Numéro 29 – Octobre 2024

Auteurs : Dr Isabelle MOULONGUET et Coline Jaulent-Darmaisin, Marc Reverte, Antoine Petit, Antoine Bertolotti.

Préambule : La veille bibliographique de la Société Française de Dermatologie a pour vocation d’apporter des nouveautés clinique, physiopathologique, diagnostique et thérapeutique sur l’ensemble des pratiques dermatologiques. Voici une sélection d’articles pour le mois d’Octobre 2024, réalisée par les groupes thématiques de la SFD sur les derniers mois.


Article 1 Onychopapillomes et Syndrome d’inactivation BAP1

Résumé et commentaire rédigés par le Dr Isabelle MOULONGUET pour le Groupe Ongles, groupe thématique de la SFD.

Cet article a étudié, de manière prospective, l’existence d’éventuelles anomalies unguéales dans une cohorte de 47 patients issus de 35 familles avec syndrome d’inactivation de BAP1. 41 parmi ces 47 patients avaient des lésions unguéales à type d’érythronychie, de leuconychie, d’hémorragies filiformes, d’onychoschizie, d’onycholyse distale, de dédoublement unguéal ou d’hyperkératose distale.
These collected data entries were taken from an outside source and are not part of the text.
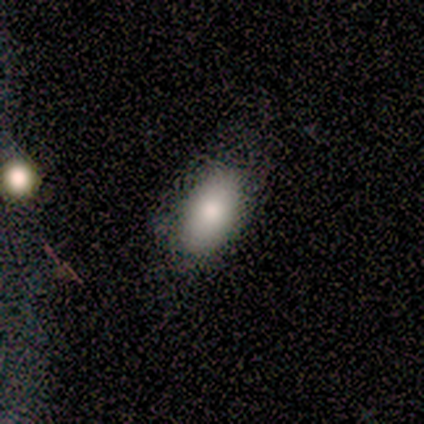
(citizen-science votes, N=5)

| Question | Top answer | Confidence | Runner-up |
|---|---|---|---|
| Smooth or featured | smooth | 80% | featured or disk (20%) |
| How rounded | in between | 100% | — |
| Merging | none | 40% | minor disturbance (20%) |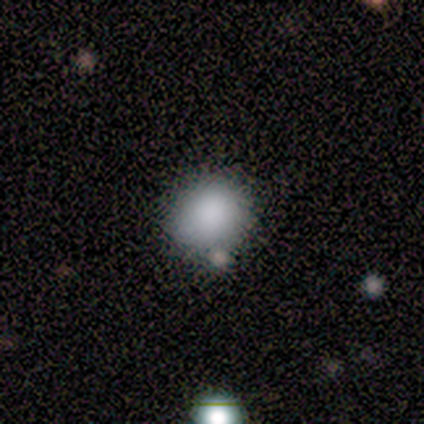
Smooth or featured? 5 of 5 (100%) said smooth. How rounded? 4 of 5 (80%) said round. Merging? 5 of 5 (100%) said none.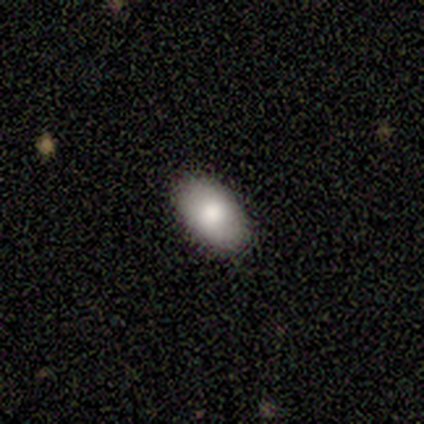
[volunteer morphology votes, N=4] This is possibly a featured or disk galaxy (50%). It is clearly not viewed edge-on (100%). Bar: clearly no (100%). Spiral arm pattern: clearly no (100%). Central bulge: possibly large (50%, tied with moderate). Merging: clearly none (100%).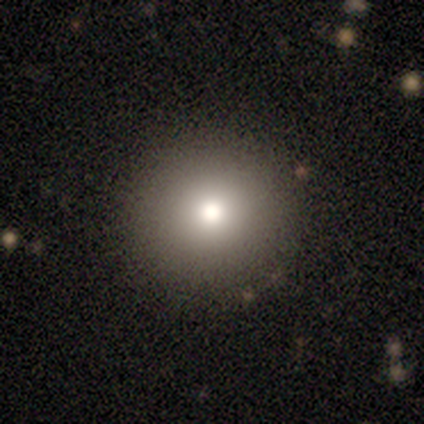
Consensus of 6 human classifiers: smooth 67%, featured or disk 33%, star or artifact 0%. Down the decision tree: how rounded — round (100%); merging — none (100%).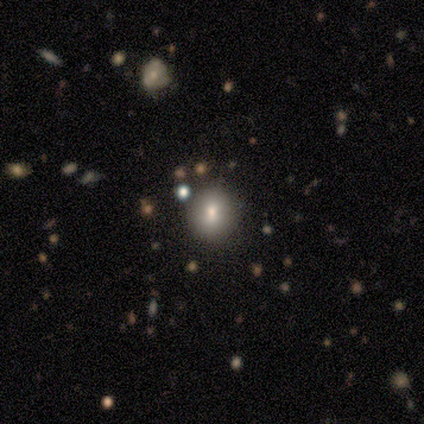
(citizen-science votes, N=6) Smooth or featured: smooth — 100%
How rounded: round — 83% (in between — 17%)
Merging: none — 100%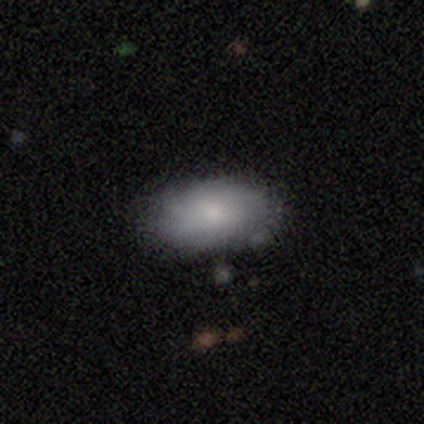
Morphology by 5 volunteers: A smooth galaxy with no disk features (60%) that is in between round and cigar-shaped (100%).

Vote fractions:
- Smooth or featured? smooth: 60% / featured or disk: 40% / star or artifact: 0%
- How rounded? in between: 100% / round: 0% / cigar-shaped: 0%
- Merging? none: 60% / minor disturbance: 40% / major disturbance: 0% / merger: 0%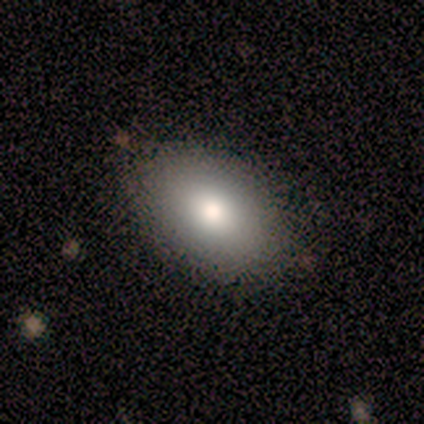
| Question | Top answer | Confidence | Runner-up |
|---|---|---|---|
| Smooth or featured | smooth | 100% | — |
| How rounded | in between | 100% | — |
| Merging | minor disturbance | 67% | none (33%) |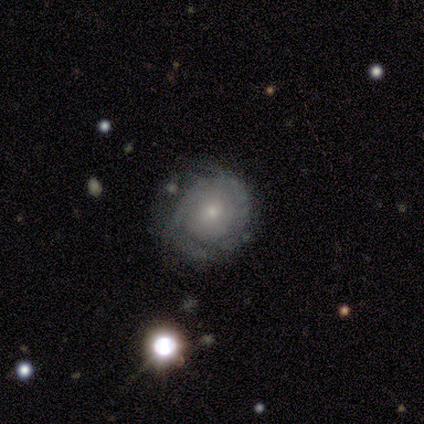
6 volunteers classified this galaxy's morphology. Q: Smooth or featured?
A: featured or disk (67%); runner-up: smooth (33%)
Q: Edge-on disk?
A: no (100%)
Q: Bar?
A: no (100%)
Q: Spiral arms?
A: yes (75%); runner-up: no (25%)
Q: Spiral winding?
A: tight (67%); runner-up: medium (33%)
Q: Spiral arm count?
A: can't tell (100%)
Q: Bulge size?
A: small (100%)
Q: Merging?
A: none (67%); runner-up: minor disturbance (33%)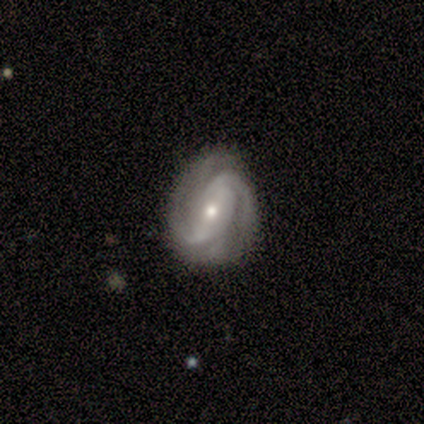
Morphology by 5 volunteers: A featured or disk galaxy (100%) with a weak bar (60%), 2 (40%, tied with can't tell) medium (60%) spiral arms (100%) and a small central bulge (80%). Merging: minor disturbance (60%).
Dans 39 cas, le diagnostic d’onychopapillome (OP) a été porté cliniquement. Fait intéressant, chez 38 des 39 patients, il s’agissait d’OP multiples, ce qui est exceptionnel en dehors de ce contexte. Ces lésions étaient parfois discrètes et auraient pu ne pas être détectées sans un examen attentif de l’hyponychium à la recherche d’un foyer d’hyperkératose distale. 5 patients ont eu l’exérèse de leur lésion, l’aspect histologique étant en accord avec le diagnostic clinique d’OP. Il faut noter qu’il n’y avait pas de perte d’expression nucléaire de BAP1 en immunohistochimie dans ces lésions d’OP, contrairement au cas de carcinome épidermoïde de l’appareil unguéal précédemment publié ou au sein des mélanocytomes avec inactivation de BAP1.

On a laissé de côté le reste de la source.